What you give back must match the data below character for character.

---------- RAW DATA

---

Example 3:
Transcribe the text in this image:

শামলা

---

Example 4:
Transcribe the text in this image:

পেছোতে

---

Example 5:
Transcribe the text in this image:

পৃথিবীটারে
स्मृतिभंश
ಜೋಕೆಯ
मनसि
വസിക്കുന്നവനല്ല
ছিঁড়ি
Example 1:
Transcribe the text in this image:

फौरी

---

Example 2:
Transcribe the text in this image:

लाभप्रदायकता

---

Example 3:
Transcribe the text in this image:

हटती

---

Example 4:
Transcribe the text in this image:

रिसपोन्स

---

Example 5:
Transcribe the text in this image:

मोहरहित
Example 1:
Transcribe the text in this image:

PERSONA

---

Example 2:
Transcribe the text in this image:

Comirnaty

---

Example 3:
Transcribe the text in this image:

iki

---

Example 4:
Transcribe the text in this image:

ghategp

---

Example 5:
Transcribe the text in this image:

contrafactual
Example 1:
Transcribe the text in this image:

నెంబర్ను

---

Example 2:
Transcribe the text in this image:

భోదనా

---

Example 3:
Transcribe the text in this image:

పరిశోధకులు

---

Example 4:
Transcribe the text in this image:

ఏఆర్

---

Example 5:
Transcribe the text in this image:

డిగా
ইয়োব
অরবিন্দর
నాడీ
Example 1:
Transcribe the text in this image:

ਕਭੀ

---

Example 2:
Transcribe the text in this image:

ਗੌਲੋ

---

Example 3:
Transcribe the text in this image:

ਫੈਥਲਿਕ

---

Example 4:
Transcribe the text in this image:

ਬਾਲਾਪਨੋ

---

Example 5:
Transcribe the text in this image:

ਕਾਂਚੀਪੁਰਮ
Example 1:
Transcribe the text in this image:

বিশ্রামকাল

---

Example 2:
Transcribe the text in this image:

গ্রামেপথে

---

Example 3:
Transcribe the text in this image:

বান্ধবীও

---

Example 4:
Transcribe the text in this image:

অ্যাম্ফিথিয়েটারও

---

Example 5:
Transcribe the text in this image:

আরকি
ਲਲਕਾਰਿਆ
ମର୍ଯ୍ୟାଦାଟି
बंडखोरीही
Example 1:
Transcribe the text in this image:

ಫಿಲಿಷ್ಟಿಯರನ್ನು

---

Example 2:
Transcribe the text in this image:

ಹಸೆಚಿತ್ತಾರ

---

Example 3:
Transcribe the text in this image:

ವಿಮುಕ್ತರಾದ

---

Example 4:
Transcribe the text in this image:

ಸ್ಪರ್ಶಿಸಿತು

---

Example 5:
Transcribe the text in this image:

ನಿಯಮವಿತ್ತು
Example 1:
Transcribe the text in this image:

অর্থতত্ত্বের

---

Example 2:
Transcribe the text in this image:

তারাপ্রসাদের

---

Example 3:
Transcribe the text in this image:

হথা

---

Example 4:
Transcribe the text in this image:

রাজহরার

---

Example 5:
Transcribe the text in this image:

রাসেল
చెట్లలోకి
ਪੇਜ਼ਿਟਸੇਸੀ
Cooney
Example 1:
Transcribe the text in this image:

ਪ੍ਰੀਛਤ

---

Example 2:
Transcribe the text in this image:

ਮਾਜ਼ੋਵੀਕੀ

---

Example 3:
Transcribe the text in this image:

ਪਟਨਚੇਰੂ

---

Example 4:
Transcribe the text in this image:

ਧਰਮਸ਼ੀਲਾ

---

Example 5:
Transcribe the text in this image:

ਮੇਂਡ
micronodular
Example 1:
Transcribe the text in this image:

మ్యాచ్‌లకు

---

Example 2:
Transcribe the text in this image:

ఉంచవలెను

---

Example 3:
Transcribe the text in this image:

--------------------

[TASK ANSWER]
---

Example 3:
Transcribe the text in this image:

শামলা

---

Example 4:
Transcribe the text in this image:

পেছোতে

---

Example 5:
Transcribe the text in this image:

পৃথিবীটারে
स्मृतिभंश
ಜೋಕೆಯ
मनसि
വസിക്കുന്നവനല്ല
ছিঁড়ি
Example 1:
Transcribe the text in this image:

फौरी

---

Example 2:
Transcribe the text in this image:

लाभप्रदायकता

---

Example 3:
Transcribe the text in this image:

हटती

---

Example 4:
Transcribe the text in this image:

रिसपोन्स

---

Example 5:
Transcribe the text in this image:

मोहरहित
Example 1:
Transcribe the text in this image:

PERSONA

---

Example 2:
Transcribe the text in this image:

Comirnaty

---

Example 3:
Transcribe the text in this image:

iki

---

Example 4:
Transcribe the text in this image:

ghategp

---

Example 5:
Transcribe the text in this image:

contrafactual
Example 1:
Transcribe the text in this image:

నెంబర్ను

---

Example 2:
Transcribe the text in this image:

భోదనా

---

Example 3:
Transcribe the text in this image:

పరిశోధకులు

---

Example 4:
Transcribe the text in this image:

ఏఆర్

---

Example 5:
Transcribe the text in this image:

డిగా
ইয়োব
অরবিন্দর
నాడీ
Example 1:
Transcribe the text in this image:

ਕਭੀ

---

Example 2:
Transcribe the text in this image:

ਗੌਲੋ

---

Example 3:
Transcribe the text in this image:

ਫੈਥਲਿਕ

---

Example 4:
Transcribe the text in this image:

ਬਾਲਾਪਨੋ

---

Example 5:
Transcribe the text in this image:

ਕਾਂਚੀਪੁਰਮ
Example 1:
Transcribe the text in this image:

বিশ্রামকাল

---

Example 2:
Transcribe the text in this image:

গ্রামেপথে

---

Example 3:
Transcribe the text in this image:

বান্ধবীও

---

Example 4:
Transcribe the text in this image:

অ্যাম্ফিথিয়েটারও

---

Example 5:
Transcribe the text in this image:

আরকি
ਲਲਕਾਰਿਆ
ମର୍ଯ୍ୟାଦାଟି
बंडखोरीही
Example 1:
Transcribe the text in this image:

ಫಿಲಿಷ್ಟಿಯರನ್ನು

---

Example 2:
Transcribe the text in this image:

ಹಸೆಚಿತ್ತಾರ

---

Example 3:
Transcribe the text in this image:

ವಿಮುಕ್ತರಾದ

---

Example 4:
Transcribe the text in this image:

ಸ್ಪರ್ಶಿಸಿತು

---

Example 5:
Transcribe the text in this image:

ನಿಯಮವಿತ್ತು
Example 1:
Transcribe the text in this image:

অর্থতত্ত্বের

---

Example 2:
Transcribe the text in this image:

তারাপ্রসাদের

---

Example 3:
Transcribe the text in this image:

হথা

---

Example 4:
Transcribe the text in this image:

রাজহরার

---

Example 5:
Transcribe the text in this image:

রাসেল
చెట్లలోకి
ਪੇਜ਼ਿਟਸੇਸੀ
Cooney
Example 1:
Transcribe the text in this image:

ਪ੍ਰੀਛਤ

---

Example 2:
Transcribe the text in this image:

ਮਾਜ਼ੋਵੀਕੀ

---

Example 3:
Transcribe the text in this image:

ਪਟਨਚੇਰੂ

---

Example 4:
Transcribe the text in this image:

ਧਰਮਸ਼ੀਲਾ

---

Example 5:
Transcribe the text in this image:

ਮੇਂਡ
micronodular
Example 1:
Transcribe the text in this image:

మ్యాచ్‌లకు

---

Example 2:
Transcribe the text in this image:

ఉంచవలెను

---

Example 3:
Transcribe the text in this image:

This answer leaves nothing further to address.